De acordo com a literatura, a falta de infra-estrutura influência bastante no fato de não haver utilização
de atividades práticas, mas de acordo com os dados, percebemos que os professores P1, P2, P3 e P10
reconhecem que existe a falta de material, mas não é um fator determinante. Somente o professor P9
que apontou a falta de equipamentos como sendo um problema que leva a não utilizar atividades
experimentais, juntamente com a questão comportamental dos alunos. O professor P1 diz que, se os
professores de Química e Biologia utilizassem aulas práticas, é este o fator que vai viabiliza-lo a
utiliza-las também. O professor P2 pode se identificar com a característica descrita por Axt : “os
professores não conseguem dosar suas aulas experimentais com a disponibilidade de tempo”. Os
professores P5 e P7 não têm problemas com falta de equipamentos. O professor P5 se queixou da
ausência de laboratorista, mas isto não chega a ser um fator que o leve a não utilizar aulas práticas. Os
professores P4, P6 e P8 trabalham no sistema tradicional porque são obrigados a fazer isto. Os colégios
destes professores nem chegam a investir em laboratórios e equipamentos. Dê uma maneira geral,
podemos dizer que os fatores que levam a não utilização de aulas práticas mudam bastante de professor
para professor. A questão da falta de equipamentos não chega a ser tão decisiva assim como é colocado
pela literatura. Agora, questões como interação do aluno com as aulas experimentais e a utilização de
aulas práticas pelos professores de Química e Biologia com as mesmas turmas do professor de Física,
influenciar no comportamento do professor, não se encontram na literatura.

Referências Bibliográficas

- Hodson, D. Hacia un enfoque más crítico del trabajo de laboratório.
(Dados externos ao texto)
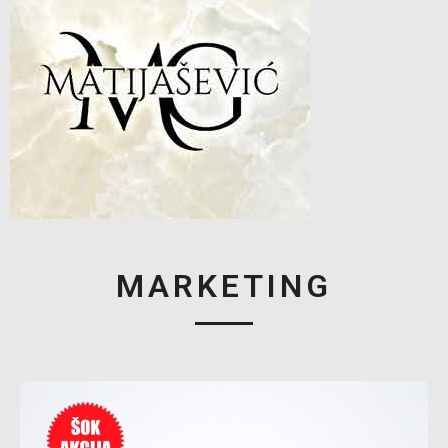
MARKETING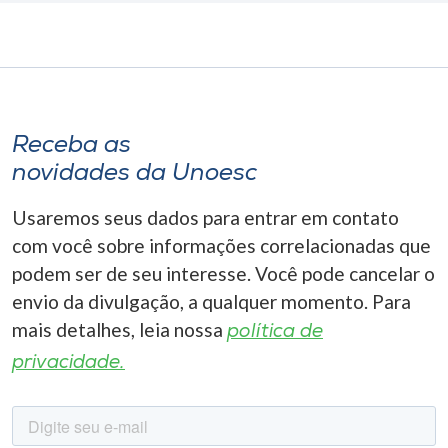
Receba as
novidades da Unoesc
Usaremos seus dados para entrar em contato
com você sobre informações correlacionadas que
podem ser de seu interesse. Você pode cancelar o
envio da divulgação, a qualquer momento. Para
mais detalhes, leia nossa
política de
privacidade.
Ensenanza de las Ciências,
v. 12, n. 3, 1994.
- Solomon, J. Learning through experiment. Studies in Science Education, v. 15, 1988.
- Galiazzi, M.C. , Rocha, J.M.B. , Schmitz, L.C. , Souza, M.L., Giesta, S. e Gonçalves, F.P.
Objetivos das atividades experimentais no ensino médio: a pesquisa coletiva como modo de
formação de professores de ciências. Ciência & Educação, v. 7, n. 2, 2001.
- Barbosa, J.O., Paulo, S.R.e Rinaldi, C. Investigação do papel da experimentação na construção
de conceitos em eletricidade no ensino médio. Caderno Catarinense de Ensino de Física, v. 16, n. 1,
1999.
- Axt, R. O papel da experimentação no ensino de ciências, in Moreira, M.A. & Axt, R., Tópicos
em ensino de ciências, Sagra, 1991.
- Borges, A.T. Novos rumos para o laboratório escolar de ciências. Caderno
Brasileiro de Ensino de Física, v. 19, n. 3, 2002.
- Pessoa, O. F., Gevertz, R., Silva, A. G. Como ensinar ciências, Vol. 104, 5ª Ed., 1985
Companhia Editora Nacional, São Paulo – SP, Brasil.
- Peixoto, M. A. N., Silva, F. W. O. Os laboratórios de ensino de Física nas escolas estaduais de
Belo Horizonte, Ata do XV SNEF, 2003.